From a relational standpoint you must display what we call Worthy Intent. Worthy Intent is the inherent promise you make to keep the other party’s best interests at the core of your business relationship, consistent with your own best interests. That’s a mouthful, but it’s an essential mouthful. Do you do much business with people who don’t have your best interests in mind? Do you build important relationships with those people? Probably not. Why would you? Even if they’re the only game in town or a single source, chances are you’re open to switching, right? That’s not a solid business relationship. That’s a relationship ripe for a breakup.

So, you must keep the other person’s best interests at the core of your relationship but doing so is fruitless if they are unaware. If the relationship is to blossom, they need to know your intentions are pure, and you need to know they know.

How are you supposed to know they’re aware? You could try asking them, but that would probably be strange. “Hi Jane, are you aware I’ve been keeping your best interests at the core of our business relationship?” Don’t do that. A less-strange way to determine if your worthy intent is being acknowledged is to examine whether you are on the receiving end of affirming behavior.

You must keep the other person’s best interests at the core of your relationship but doing so is fruitless if they are unaware.

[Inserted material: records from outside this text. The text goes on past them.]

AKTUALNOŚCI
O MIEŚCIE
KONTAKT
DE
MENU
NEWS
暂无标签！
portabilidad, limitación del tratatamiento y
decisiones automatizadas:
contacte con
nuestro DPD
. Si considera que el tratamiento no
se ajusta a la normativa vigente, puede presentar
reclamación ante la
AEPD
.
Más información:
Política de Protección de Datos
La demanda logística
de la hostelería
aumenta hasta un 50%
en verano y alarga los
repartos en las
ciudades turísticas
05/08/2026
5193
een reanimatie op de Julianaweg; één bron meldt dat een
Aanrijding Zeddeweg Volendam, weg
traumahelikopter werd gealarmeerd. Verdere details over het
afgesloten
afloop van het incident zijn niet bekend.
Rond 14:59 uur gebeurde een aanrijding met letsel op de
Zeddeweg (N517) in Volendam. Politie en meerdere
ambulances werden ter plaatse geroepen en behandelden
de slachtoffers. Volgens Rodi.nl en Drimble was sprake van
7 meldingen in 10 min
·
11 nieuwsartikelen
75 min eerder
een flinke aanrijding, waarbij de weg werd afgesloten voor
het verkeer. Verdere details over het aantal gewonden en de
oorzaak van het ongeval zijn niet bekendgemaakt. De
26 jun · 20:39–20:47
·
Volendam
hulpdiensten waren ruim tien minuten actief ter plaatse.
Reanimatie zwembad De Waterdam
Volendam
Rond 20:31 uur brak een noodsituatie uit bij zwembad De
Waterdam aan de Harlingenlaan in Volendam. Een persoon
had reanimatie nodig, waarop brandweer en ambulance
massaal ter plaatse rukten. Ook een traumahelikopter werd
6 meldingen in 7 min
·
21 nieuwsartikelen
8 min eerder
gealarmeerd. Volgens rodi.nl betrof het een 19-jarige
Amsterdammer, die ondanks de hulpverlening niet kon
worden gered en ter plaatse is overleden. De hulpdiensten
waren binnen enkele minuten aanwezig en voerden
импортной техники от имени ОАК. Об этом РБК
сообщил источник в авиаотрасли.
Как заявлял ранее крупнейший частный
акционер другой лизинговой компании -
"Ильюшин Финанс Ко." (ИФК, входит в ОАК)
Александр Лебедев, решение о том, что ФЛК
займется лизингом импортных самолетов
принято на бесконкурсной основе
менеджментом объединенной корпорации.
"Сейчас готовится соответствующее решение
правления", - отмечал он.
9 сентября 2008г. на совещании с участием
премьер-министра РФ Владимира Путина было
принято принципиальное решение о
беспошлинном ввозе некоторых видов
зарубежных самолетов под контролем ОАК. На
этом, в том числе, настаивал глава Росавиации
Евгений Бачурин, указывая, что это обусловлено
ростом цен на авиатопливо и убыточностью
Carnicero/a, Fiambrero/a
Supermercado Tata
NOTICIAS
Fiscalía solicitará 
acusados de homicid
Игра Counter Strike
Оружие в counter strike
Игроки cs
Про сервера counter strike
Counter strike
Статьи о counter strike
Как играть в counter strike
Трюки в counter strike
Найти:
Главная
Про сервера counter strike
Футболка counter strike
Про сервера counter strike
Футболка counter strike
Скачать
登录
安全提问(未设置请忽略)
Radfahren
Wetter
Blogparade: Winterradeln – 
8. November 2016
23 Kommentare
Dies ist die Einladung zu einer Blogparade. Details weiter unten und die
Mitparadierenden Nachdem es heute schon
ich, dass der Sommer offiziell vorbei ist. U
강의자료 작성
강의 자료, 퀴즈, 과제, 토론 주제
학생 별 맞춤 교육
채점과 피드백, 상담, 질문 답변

Look for Affirming Behaviors

What is affirming behavior? They are behaviors that prove (affirm) your worthy intent is being acknowledged and, for lack of a better word, working. You know how some people pick up the phone when you call, and others don’t? Picking up the phone is an affirming behavior. With emailing, you have to follow up with  some people three or four times before they get back to you and others reply to your emails within a day or two. Replying in a timely manner is an affirming behavior.

One of my favorite affirming behaviors to watch out for has to do with scheduling. Imagine two business relationships. One is willing to rearrange their schedule to meet with you, the other will only meet with you at a time and date that works for them. One works around your schedule, the other forces you to work around theirs. Which do you probably have a stronger, more secure relationship with?

business video call for affirming behavior

The Worthy Intent-Affirming Behavior Exchange

Take a minute and evaluate your business relationships. In our work with business professionals we often find that people, particularly salespeople, believe their relationships are stronger than they are. A quick analysis of the “Worthy Intent-Affirming Behavior” exchange often reveals otherwise. There are a lot of salespeople out there who are acting in their client’s best interests, but their clients don’t realize it. If they’re giving me their business, why should I care if the customer doesn’t realize I’m keeping their best interests at the core of our relationship?

Think for a moment about the people you purchase from in your personal life. There are some you would never leave, there are others you’d leave in a heartbeat. Are those you’d never leave on the receiving end of affirming behavior from you? Chances are, you answer their calls, respond to their emails, agree to their price increases, etc. You know they have your best interests in mind as they’re pulling your teeth, mowing your lawn, cutting your hair, helping you find a new place to live, or fixing your car.

Harry’s Auto Service in St. Louis has been on the receiving end of decades of affirming behavior from my family. A new service provider would have a heck of a time trying to get us to switch from using Harry’s after three generations. If Harry calls, we answer the phone. When he tells us we need to fix something under the hood, we say, “fix it,” and we know the price will be fair. When I turned 16 and he had a car for sale, my parents didn’t wonder if they might be purchasing a lemon (A jalopy, if you’re in New Orleans). They trusted Harry, and they trusted his price.

The Worthy Intent-Affirming Behavior exchange is a key element of the value model, which represents the buyer-seller relationship. Make sure you exercise Worthy Intent and be on the lookout for affirming behaviors as you build your business relationships. If you’re not seeing affirming behaviors from them, chances are your customer isn’t seeing your Worthy Intent.